→ Stored items:
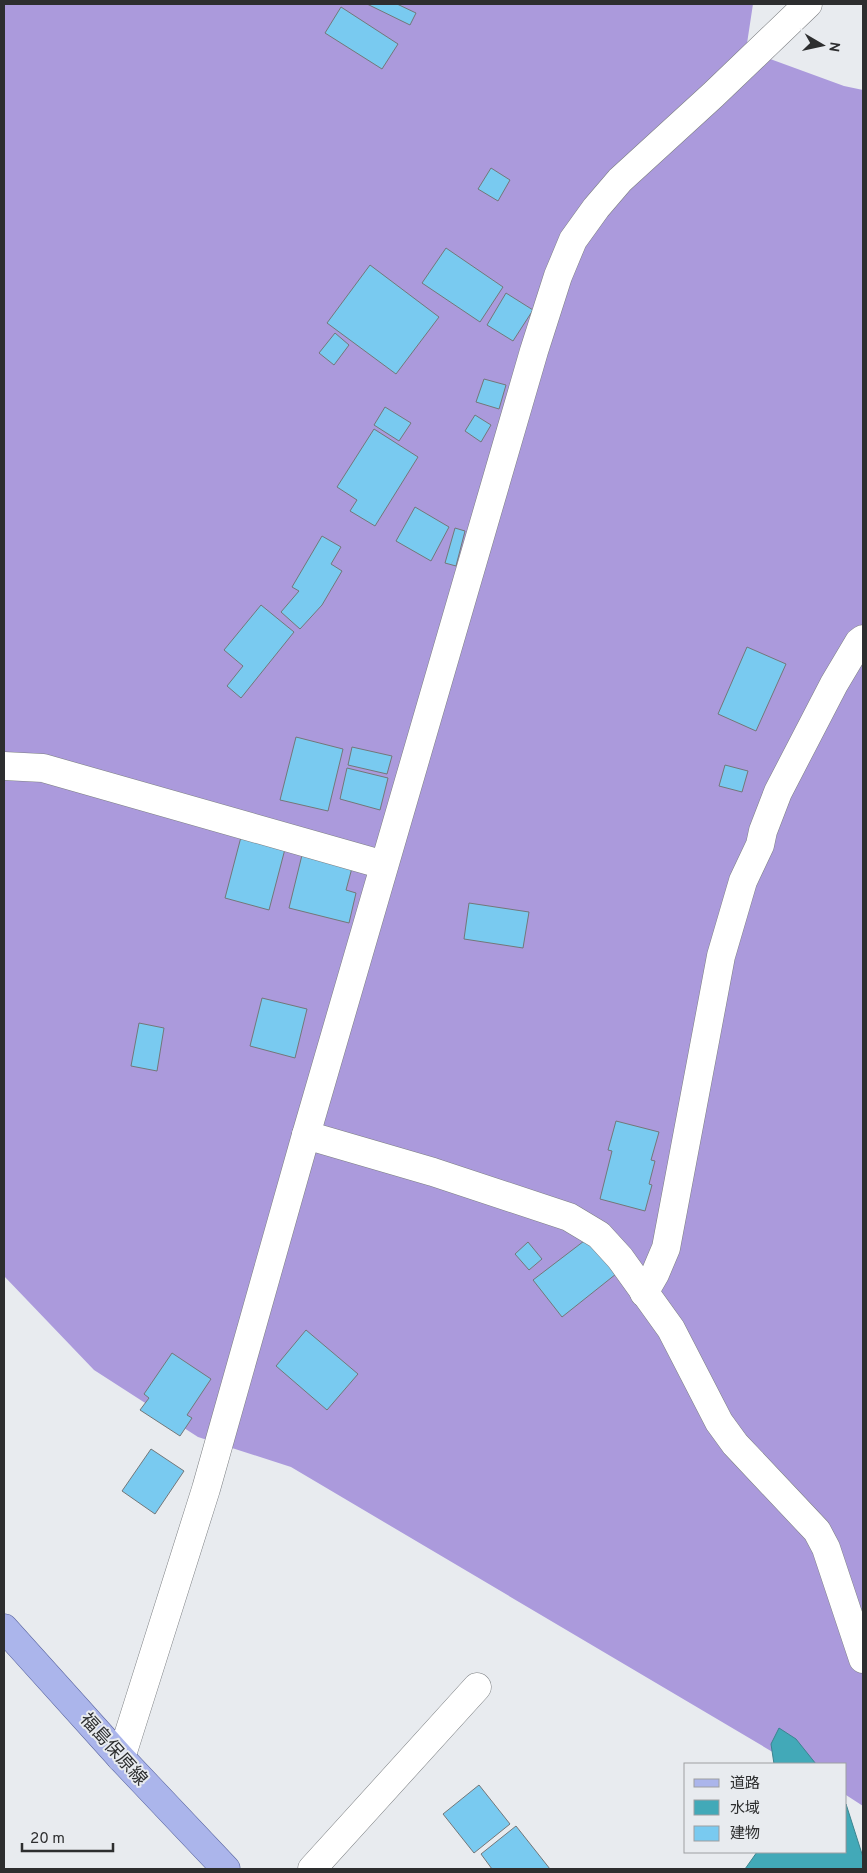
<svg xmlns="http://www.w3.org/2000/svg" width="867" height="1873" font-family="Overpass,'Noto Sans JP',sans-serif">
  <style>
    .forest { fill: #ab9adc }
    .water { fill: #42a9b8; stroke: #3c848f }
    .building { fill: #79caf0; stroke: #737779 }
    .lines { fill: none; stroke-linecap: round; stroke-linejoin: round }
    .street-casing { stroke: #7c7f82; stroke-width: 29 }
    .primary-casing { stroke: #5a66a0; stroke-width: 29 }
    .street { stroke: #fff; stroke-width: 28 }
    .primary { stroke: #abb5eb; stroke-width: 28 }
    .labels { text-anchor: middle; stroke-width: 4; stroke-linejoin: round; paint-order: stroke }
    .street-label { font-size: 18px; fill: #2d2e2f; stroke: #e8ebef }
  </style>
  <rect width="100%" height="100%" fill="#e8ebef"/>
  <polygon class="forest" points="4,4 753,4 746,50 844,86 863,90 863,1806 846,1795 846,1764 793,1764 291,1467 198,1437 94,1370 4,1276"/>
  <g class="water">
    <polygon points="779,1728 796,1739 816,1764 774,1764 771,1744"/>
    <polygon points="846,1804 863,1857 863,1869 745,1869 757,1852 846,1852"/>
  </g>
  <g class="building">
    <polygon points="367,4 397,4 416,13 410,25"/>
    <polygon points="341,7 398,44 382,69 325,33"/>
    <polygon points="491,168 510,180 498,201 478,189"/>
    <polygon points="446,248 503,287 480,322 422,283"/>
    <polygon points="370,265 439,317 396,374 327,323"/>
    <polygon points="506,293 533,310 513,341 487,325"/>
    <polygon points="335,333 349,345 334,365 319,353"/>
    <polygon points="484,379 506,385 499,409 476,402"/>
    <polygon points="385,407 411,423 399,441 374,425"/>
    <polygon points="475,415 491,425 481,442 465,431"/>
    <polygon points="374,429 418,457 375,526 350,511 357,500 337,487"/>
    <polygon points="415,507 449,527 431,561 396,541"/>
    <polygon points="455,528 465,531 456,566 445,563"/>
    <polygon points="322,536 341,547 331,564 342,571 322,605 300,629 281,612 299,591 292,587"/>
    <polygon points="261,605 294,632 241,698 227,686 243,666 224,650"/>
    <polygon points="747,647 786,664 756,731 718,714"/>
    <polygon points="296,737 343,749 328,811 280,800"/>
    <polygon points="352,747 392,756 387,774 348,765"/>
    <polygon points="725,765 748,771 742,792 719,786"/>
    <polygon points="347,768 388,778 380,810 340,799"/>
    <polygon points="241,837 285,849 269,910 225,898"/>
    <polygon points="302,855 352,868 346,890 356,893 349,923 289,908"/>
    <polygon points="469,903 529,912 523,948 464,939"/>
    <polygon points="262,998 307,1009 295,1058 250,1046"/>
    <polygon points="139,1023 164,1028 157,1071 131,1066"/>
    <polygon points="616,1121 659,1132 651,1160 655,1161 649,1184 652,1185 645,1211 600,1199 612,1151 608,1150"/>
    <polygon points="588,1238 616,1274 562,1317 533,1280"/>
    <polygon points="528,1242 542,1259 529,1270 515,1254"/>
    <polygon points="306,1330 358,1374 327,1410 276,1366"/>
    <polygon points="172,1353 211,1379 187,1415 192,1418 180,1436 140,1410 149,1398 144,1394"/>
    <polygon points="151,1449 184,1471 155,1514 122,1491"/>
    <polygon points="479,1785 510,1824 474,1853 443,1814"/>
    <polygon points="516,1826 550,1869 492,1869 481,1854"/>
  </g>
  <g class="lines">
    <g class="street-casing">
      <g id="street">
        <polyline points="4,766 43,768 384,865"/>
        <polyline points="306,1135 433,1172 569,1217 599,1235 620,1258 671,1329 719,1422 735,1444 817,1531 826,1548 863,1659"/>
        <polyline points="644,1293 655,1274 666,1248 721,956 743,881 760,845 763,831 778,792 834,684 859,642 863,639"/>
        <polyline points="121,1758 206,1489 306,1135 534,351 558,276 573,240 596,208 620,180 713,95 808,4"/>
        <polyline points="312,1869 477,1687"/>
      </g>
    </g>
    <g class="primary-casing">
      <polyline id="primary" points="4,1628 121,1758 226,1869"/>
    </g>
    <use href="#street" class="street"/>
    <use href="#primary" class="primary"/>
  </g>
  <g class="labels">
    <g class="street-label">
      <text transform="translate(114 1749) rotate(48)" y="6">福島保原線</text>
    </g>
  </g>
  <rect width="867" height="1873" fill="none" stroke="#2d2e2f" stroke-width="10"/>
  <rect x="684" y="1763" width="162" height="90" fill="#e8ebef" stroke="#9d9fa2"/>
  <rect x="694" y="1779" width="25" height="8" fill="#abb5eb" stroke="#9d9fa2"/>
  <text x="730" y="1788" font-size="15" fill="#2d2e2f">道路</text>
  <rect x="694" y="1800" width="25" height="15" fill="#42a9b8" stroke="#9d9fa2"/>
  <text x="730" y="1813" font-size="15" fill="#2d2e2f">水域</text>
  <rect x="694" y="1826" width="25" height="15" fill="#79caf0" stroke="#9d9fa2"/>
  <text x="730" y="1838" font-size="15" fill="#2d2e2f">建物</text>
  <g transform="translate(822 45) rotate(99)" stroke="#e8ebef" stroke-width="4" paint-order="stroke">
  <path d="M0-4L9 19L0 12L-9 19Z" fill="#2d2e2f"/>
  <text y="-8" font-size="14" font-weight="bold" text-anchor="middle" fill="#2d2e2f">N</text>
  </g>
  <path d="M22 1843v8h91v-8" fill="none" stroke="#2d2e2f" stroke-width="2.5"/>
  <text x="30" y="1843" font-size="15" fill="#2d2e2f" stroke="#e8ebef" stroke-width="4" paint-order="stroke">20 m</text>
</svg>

→ Goal of the exercise: In the entries above, find each line that has the word "lines". Copy it.

→ Worked solution:
    .lines { fill: none; stroke-linecap: round; stroke-linejoin: round }
  <g class="lines">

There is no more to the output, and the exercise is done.